THE TASK
Write out, exactly and only, the lines that run from the top of the records to the line with "logReturnJPY=X, 08-04-2015: 0.007 -> none". Include both ends; exclude pictures.
--*--
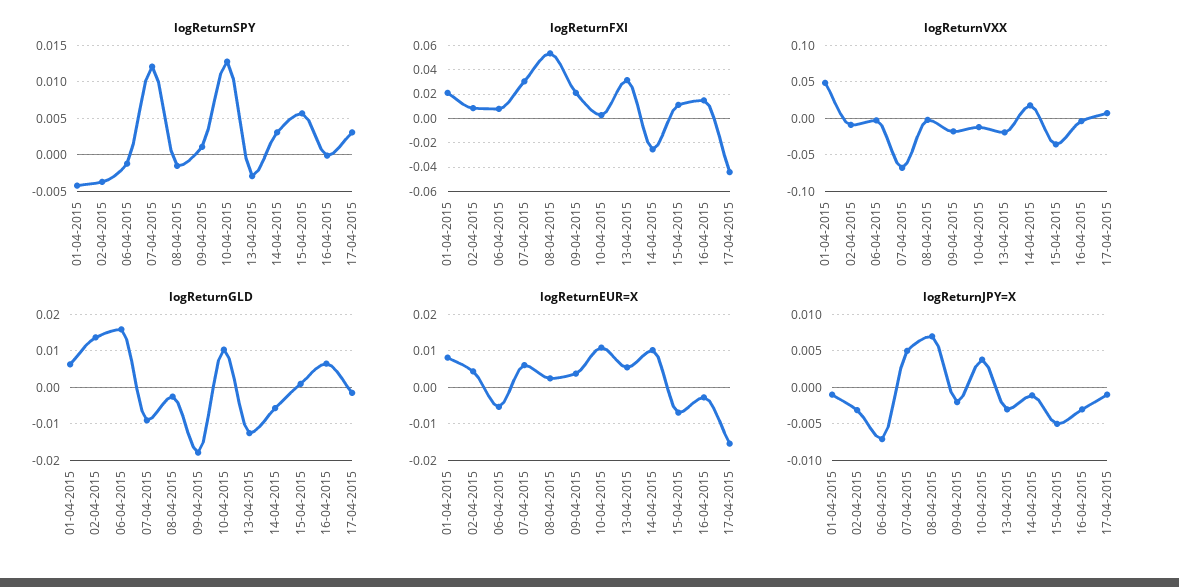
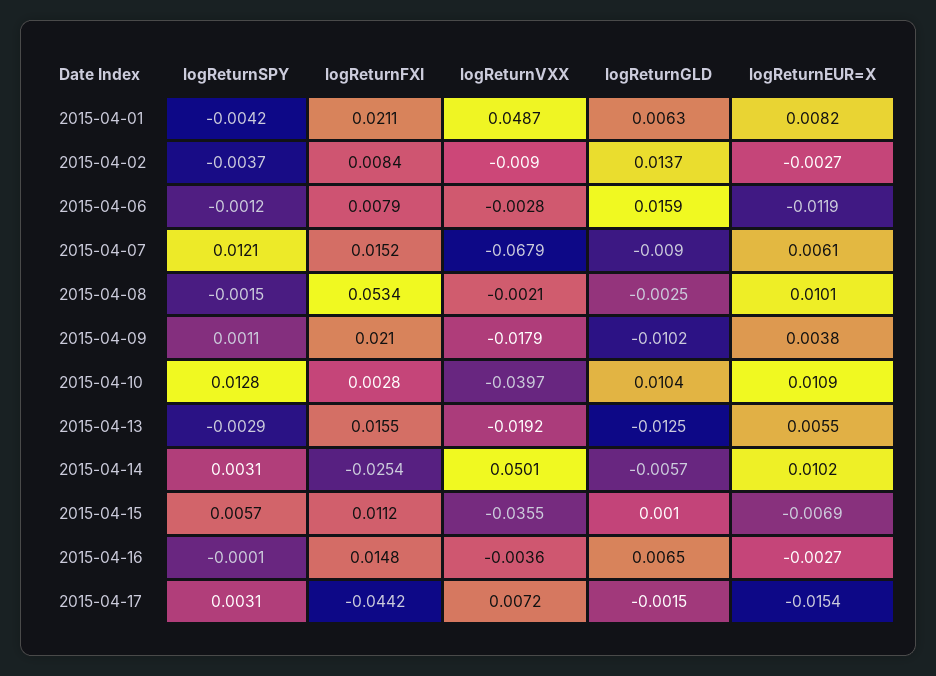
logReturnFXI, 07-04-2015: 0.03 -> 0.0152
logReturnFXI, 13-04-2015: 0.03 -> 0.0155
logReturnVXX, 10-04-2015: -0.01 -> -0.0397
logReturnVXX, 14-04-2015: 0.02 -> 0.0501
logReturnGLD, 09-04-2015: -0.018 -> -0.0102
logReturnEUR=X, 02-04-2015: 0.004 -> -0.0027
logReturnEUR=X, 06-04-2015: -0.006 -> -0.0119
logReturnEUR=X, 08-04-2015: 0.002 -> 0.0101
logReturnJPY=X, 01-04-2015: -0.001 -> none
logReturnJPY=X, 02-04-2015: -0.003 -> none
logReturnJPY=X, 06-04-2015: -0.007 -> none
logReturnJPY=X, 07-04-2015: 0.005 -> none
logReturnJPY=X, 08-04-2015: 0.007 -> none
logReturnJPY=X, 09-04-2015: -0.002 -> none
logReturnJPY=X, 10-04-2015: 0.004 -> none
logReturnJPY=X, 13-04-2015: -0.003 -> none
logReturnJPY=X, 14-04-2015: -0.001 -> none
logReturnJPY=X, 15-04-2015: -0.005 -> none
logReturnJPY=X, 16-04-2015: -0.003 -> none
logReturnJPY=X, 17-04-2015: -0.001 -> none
--*--
WRITTEN REPLY
logReturnFXI, 07-04-2015: 0.03 -> 0.0152
logReturnFXI, 13-04-2015: 0.03 -> 0.0155
logReturnVXX, 10-04-2015: -0.01 -> -0.0397
logReturnVXX, 14-04-2015: 0.02 -> 0.0501
logReturnGLD, 09-04-2015: -0.018 -> -0.0102
logReturnEUR=X, 02-04-2015: 0.004 -> -0.0027
logReturnEUR=X, 06-04-2015: -0.006 -> -0.0119
logReturnEUR=X, 08-04-2015: 0.002 -> 0.0101
logReturnJPY=X, 01-04-2015: -0.001 -> none
logReturnJPY=X, 02-04-2015: -0.003 -> none
logReturnJPY=X, 06-04-2015: -0.007 -> none
logReturnJPY=X, 07-04-2015: 0.005 -> none
logReturnJPY=X, 08-04-2015: 0.007 -> none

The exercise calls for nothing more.